SOURCE MATERIAL:
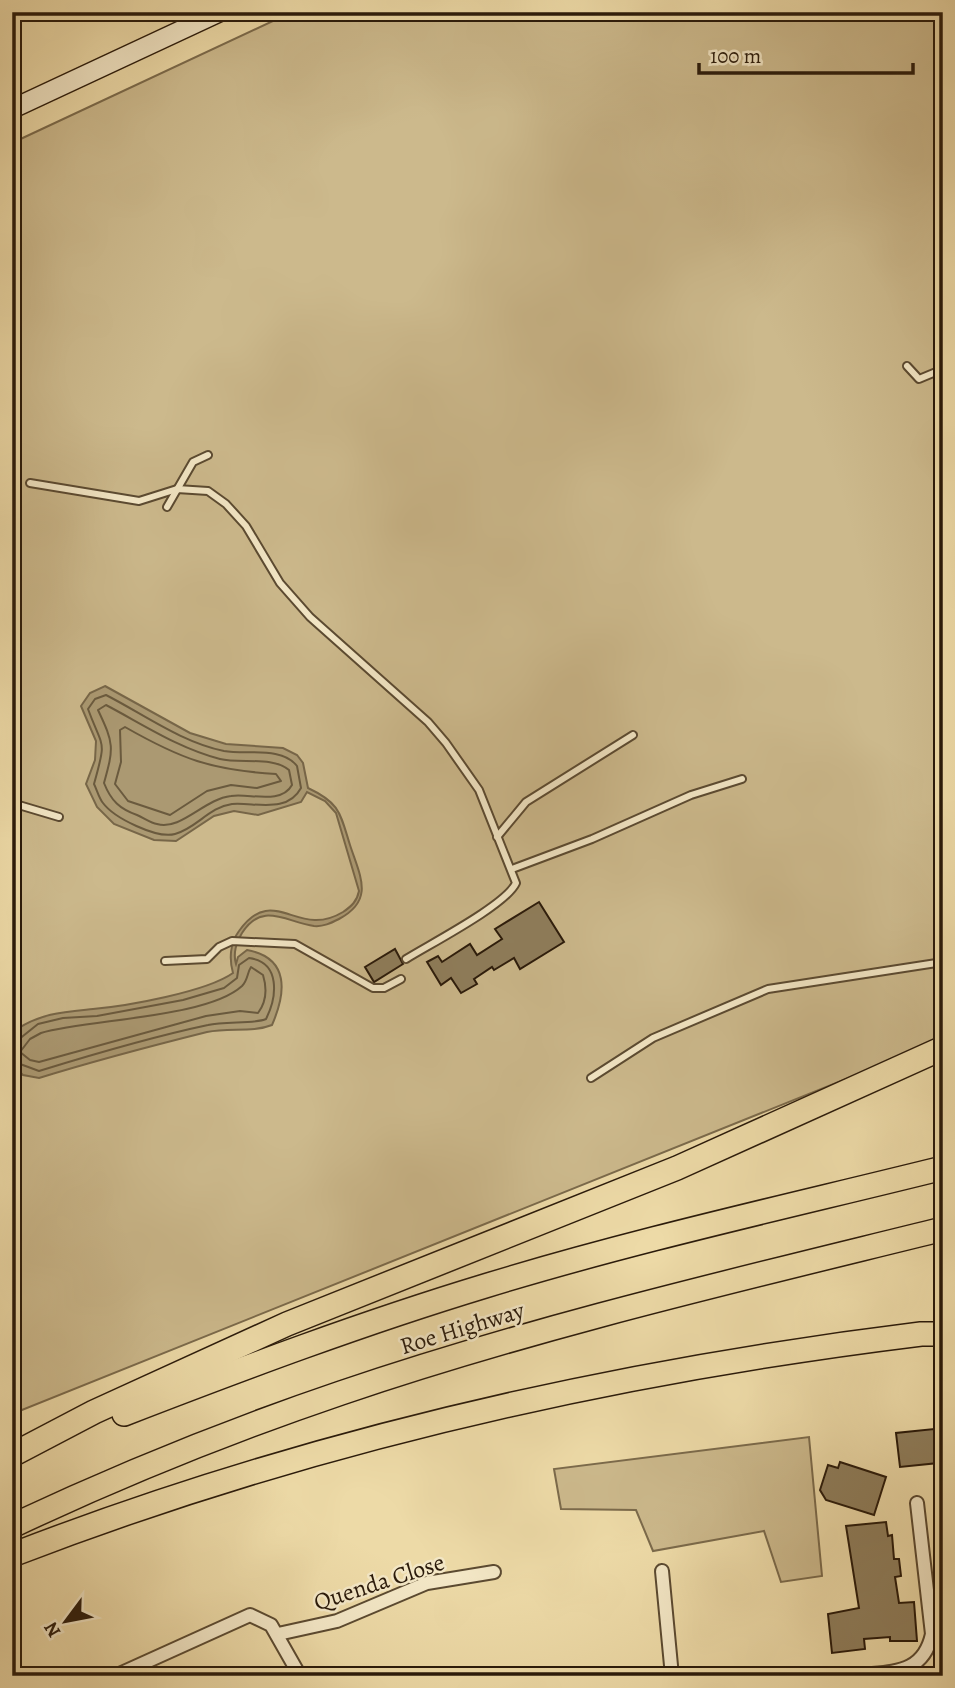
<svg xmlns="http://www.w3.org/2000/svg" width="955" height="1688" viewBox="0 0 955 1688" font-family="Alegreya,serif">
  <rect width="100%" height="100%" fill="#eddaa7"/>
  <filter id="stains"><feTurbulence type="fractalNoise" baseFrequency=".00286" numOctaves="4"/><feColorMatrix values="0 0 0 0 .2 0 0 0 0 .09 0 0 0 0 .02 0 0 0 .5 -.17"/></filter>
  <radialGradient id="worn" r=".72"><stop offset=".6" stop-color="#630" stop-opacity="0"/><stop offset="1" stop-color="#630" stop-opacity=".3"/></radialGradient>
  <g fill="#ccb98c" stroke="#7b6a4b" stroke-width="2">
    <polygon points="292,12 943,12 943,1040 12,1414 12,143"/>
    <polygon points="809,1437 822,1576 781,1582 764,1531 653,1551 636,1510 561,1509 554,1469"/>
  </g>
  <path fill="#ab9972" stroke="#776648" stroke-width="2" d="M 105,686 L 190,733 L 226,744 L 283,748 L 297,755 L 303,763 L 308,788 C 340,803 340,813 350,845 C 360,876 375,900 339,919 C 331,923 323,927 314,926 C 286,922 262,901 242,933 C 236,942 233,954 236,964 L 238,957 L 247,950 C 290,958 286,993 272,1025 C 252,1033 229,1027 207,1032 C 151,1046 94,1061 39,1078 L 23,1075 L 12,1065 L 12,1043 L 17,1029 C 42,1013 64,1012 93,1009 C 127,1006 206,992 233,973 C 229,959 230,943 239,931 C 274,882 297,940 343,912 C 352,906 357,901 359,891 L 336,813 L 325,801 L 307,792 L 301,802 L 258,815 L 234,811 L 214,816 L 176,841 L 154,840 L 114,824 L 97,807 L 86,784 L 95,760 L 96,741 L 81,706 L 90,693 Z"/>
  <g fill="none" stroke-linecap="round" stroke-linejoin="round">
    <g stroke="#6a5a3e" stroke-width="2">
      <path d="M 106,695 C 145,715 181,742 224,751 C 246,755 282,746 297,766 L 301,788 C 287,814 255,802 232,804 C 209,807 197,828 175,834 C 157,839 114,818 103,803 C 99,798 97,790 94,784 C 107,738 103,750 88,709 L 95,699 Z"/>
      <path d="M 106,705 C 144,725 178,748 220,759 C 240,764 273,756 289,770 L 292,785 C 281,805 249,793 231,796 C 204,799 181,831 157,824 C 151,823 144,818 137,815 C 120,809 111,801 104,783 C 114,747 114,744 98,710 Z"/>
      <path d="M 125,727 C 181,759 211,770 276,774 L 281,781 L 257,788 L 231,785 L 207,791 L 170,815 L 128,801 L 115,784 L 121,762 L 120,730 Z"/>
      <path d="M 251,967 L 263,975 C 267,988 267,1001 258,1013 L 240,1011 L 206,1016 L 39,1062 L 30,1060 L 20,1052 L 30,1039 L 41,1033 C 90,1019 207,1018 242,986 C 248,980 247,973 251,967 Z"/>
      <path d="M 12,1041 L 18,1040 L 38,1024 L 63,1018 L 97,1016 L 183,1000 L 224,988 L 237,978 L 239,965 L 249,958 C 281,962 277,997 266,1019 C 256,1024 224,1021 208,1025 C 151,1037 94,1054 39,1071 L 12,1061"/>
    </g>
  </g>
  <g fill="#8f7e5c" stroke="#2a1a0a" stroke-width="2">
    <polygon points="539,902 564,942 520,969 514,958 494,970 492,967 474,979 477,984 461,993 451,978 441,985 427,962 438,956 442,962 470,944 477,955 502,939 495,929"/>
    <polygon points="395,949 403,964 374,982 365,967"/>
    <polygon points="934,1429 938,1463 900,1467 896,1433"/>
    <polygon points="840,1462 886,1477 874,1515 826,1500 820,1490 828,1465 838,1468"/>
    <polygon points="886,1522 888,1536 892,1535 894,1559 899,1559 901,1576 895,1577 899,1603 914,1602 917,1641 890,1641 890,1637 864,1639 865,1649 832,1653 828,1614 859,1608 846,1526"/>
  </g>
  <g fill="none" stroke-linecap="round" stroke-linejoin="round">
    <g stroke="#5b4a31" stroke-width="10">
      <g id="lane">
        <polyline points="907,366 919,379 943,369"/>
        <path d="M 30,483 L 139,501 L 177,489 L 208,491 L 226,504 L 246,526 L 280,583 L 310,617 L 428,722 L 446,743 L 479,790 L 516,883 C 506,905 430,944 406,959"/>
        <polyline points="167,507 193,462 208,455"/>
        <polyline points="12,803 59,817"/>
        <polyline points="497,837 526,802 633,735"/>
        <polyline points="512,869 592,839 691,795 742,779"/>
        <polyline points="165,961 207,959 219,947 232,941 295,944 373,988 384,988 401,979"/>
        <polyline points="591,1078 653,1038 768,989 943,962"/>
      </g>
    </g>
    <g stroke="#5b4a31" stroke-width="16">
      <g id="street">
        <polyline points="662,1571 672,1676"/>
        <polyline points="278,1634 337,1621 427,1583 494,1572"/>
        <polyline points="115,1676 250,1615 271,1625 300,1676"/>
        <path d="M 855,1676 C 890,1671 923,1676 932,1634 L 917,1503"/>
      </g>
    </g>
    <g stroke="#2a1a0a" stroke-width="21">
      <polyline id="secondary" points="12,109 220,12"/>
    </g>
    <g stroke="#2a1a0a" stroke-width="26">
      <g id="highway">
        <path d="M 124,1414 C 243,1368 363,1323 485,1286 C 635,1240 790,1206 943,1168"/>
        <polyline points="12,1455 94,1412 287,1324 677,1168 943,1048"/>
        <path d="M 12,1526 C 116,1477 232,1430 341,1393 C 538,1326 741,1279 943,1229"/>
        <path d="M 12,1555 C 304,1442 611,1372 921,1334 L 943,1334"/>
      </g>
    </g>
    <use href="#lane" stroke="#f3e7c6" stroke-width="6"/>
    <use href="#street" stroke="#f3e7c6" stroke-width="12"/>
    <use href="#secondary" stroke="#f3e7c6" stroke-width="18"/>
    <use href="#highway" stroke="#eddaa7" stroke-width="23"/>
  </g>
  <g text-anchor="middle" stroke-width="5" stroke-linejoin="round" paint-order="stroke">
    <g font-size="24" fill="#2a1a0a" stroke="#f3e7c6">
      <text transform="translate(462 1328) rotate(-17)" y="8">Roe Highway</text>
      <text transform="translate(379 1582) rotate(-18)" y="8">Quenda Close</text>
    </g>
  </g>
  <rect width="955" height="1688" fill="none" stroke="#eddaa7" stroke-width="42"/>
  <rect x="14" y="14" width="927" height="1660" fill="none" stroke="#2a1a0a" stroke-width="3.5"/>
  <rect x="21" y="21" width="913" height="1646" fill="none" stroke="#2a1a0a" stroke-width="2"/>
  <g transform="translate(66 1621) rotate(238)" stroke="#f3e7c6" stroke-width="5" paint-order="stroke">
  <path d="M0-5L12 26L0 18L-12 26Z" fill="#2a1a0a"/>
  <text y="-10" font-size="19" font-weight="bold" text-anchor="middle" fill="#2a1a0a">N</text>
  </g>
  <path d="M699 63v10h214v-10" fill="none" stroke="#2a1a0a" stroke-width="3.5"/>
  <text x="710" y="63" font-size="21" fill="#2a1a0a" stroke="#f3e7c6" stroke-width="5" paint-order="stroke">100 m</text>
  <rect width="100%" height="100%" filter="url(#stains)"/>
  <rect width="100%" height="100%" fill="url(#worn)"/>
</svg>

INSTRUCTIONS FOR THE TASK:
The material above must be printed exactly, with its pictures left out.

RESULT OF THIS EXERCISE:
<svg xmlns="http://www.w3.org/2000/svg" width="955" height="1688" viewBox="0 0 955 1688" font-family="Alegreya,serif">
  <rect width="100%" height="100%" fill="#eddaa7"/>
  <filter id="stains"><feTurbulence type="fractalNoise" baseFrequency=".00286" numOctaves="4"/><feColorMatrix values="0 0 0 0 .2 0 0 0 0 .09 0 0 0 0 .02 0 0 0 .5 -.17"/></filter>
  <radialGradient id="worn" r=".72"><stop offset=".6" stop-color="#630" stop-opacity="0"/><stop offset="1" stop-color="#630" stop-opacity=".3"/></radialGradient>
  <g fill="#ccb98c" stroke="#7b6a4b" stroke-width="2">
    <polygon points="292,12 943,12 943,1040 12,1414 12,143"/>
    <polygon points="809,1437 822,1576 781,1582 764,1531 653,1551 636,1510 561,1509 554,1469"/>
  </g>
  <path fill="#ab9972" stroke="#776648" stroke-width="2" d="M 105,686 L 190,733 L 226,744 L 283,748 L 297,755 L 303,763 L 308,788 C 340,803 340,813 350,845 C 360,876 375,900 339,919 C 331,923 323,927 314,926 C 286,922 262,901 242,933 C 236,942 233,954 236,964 L 238,957 L 247,950 C 290,958 286,993 272,1025 C 252,1033 229,1027 207,1032 C 151,1046 94,1061 39,1078 L 23,1075 L 12,1065 L 12,1043 L 17,1029 C 42,1013 64,1012 93,1009 C 127,1006 206,992 233,973 C 229,959 230,943 239,931 C 274,882 297,940 343,912 C 352,906 357,901 359,891 L 336,813 L 325,801 L 307,792 L 301,802 L 258,815 L 234,811 L 214,816 L 176,841 L 154,840 L 114,824 L 97,807 L 86,784 L 95,760 L 96,741 L 81,706 L 90,693 Z"/>
  <g fill="none" stroke-linecap="round" stroke-linejoin="round">
    <g stroke="#6a5a3e" stroke-width="2">
      <path d="M 106,695 C 145,715 181,742 224,751 C 246,755 282,746 297,766 L 301,788 C 287,814 255,802 232,804 C 209,807 197,828 175,834 C 157,839 114,818 103,803 C 99,798 97,790 94,784 C 107,738 103,750 88,709 L 95,699 Z"/>
      <path d="M 106,705 C 144,725 178,748 220,759 C 240,764 273,756 289,770 L 292,785 C 281,805 249,793 231,796 C 204,799 181,831 157,824 C 151,823 144,818 137,815 C 120,809 111,801 104,783 C 114,747 114,744 98,710 Z"/>
      <path d="M 125,727 C 181,759 211,770 276,774 L 281,781 L 257,788 L 231,785 L 207,791 L 170,815 L 128,801 L 115,784 L 121,762 L 120,730 Z"/>
      <path d="M 251,967 L 263,975 C 267,988 267,1001 258,1013 L 240,1011 L 206,1016 L 39,1062 L 30,1060 L 20,1052 L 30,1039 L 41,1033 C 90,1019 207,1018 242,986 C 248,980 247,973 251,967 Z"/>
      <path d="M 12,1041 L 18,1040 L 38,1024 L 63,1018 L 97,1016 L 183,1000 L 224,988 L 237,978 L 239,965 L 249,958 C 281,962 277,997 266,1019 C 256,1024 224,1021 208,1025 C 151,1037 94,1054 39,1071 L 12,1061"/>
    </g>
  </g>
  <g fill="#8f7e5c" stroke="#2a1a0a" stroke-width="2">
    <polygon points="539,902 564,942 520,969 514,958 494,970 492,967 474,979 477,984 461,993 451,978 441,985 427,962 438,956 442,962 470,944 477,955 502,939 495,929"/>
    <polygon points="395,949 403,964 374,982 365,967"/>
    <polygon points="934,1429 938,1463 900,1467 896,1433"/>
    <polygon points="840,1462 886,1477 874,1515 826,1500 820,1490 828,1465 838,1468"/>
    <polygon points="886,1522 888,1536 892,1535 894,1559 899,1559 901,1576 895,1577 899,1603 914,1602 917,1641 890,1641 890,1637 864,1639 865,1649 832,1653 828,1614 859,1608 846,1526"/>
  </g>
  <g fill="none" stroke-linecap="round" stroke-linejoin="round">
    <g stroke="#5b4a31" stroke-width="10">
      <g id="lane">
        <polyline points="907,366 919,379 943,369"/>
        <path d="M 30,483 L 139,501 L 177,489 L 208,491 L 226,504 L 246,526 L 280,583 L 310,617 L 428,722 L 446,743 L 479,790 L 516,883 C 506,905 430,944 406,959"/>
        <polyline points="167,507 193,462 208,455"/>
        <polyline points="12,803 59,817"/>
        <polyline points="497,837 526,802 633,735"/>
        <polyline points="512,869 592,839 691,795 742,779"/>
        <polyline points="165,961 207,959 219,947 232,941 295,944 373,988 384,988 401,979"/>
        <polyline points="591,1078 653,1038 768,989 943,962"/>
      </g>
    </g>
    <g stroke="#5b4a31" stroke-width="16">
      <g id="street">
        <polyline points="662,1571 672,1676"/>
        <polyline points="278,1634 337,1621 427,1583 494,1572"/>
        <polyline points="115,1676 250,1615 271,1625 300,1676"/>
        <path d="M 855,1676 C 890,1671 923,1676 932,1634 L 917,1503"/>
      </g>
    </g>
    <g stroke="#2a1a0a" stroke-width="21">
      <polyline id="secondary" points="12,109 220,12"/>
    </g>
    <g stroke="#2a1a0a" stroke-width="26">
      <g id="highway">
        <path d="M 124,1414 C 243,1368 363,1323 485,1286 C 635,1240 790,1206 943,1168"/>
        <polyline points="12,1455 94,1412 287,1324 677,1168 943,1048"/>
        <path d="M 12,1526 C 116,1477 232,1430 341,1393 C 538,1326 741,1279 943,1229"/>
        <path d="M 12,1555 C 304,1442 611,1372 921,1334 L 943,1334"/>
      </g>
    </g>
    <use href="#lane" stroke="#f3e7c6" stroke-width="6"/>
    <use href="#street" stroke="#f3e7c6" stroke-width="12"/>
    <use href="#secondary" stroke="#f3e7c6" stroke-width="18"/>
    <use href="#highway" stroke="#eddaa7" stroke-width="23"/>
  </g>
  <g text-anchor="middle" stroke-width="5" stroke-linejoin="round" paint-order="stroke">
    <g font-size="24" fill="#2a1a0a" stroke="#f3e7c6">
      <text transform="translate(462 1328) rotate(-17)" y="8">Roe Highway</text>
      <text transform="translate(379 1582) rotate(-18)" y="8">Quenda Close</text>
    </g>
  </g>
  <rect width="955" height="1688" fill="none" stroke="#eddaa7" stroke-width="42"/>
  <rect x="14" y="14" width="927" height="1660" fill="none" stroke="#2a1a0a" stroke-width="3.5"/>
  <rect x="21" y="21" width="913" height="1646" fill="none" stroke="#2a1a0a" stroke-width="2"/>
  <g transform="translate(66 1621) rotate(238)" stroke="#f3e7c6" stroke-width="5" paint-order="stroke">
  <path d="M0-5L12 26L0 18L-12 26Z" fill="#2a1a0a"/>
  <text y="-10" font-size="19" font-weight="bold" text-anchor="middle" fill="#2a1a0a">N</text>
  </g>
  <path d="M699 63v10h214v-10" fill="none" stroke="#2a1a0a" stroke-width="3.5"/>
  <text x="710" y="63" font-size="21" fill="#2a1a0a" stroke="#f3e7c6" stroke-width="5" paint-order="stroke">100 m</text>
  <rect width="100%" height="100%" filter="url(#stains)"/>
  <rect width="100%" height="100%" fill="url(#worn)"/>
</svg>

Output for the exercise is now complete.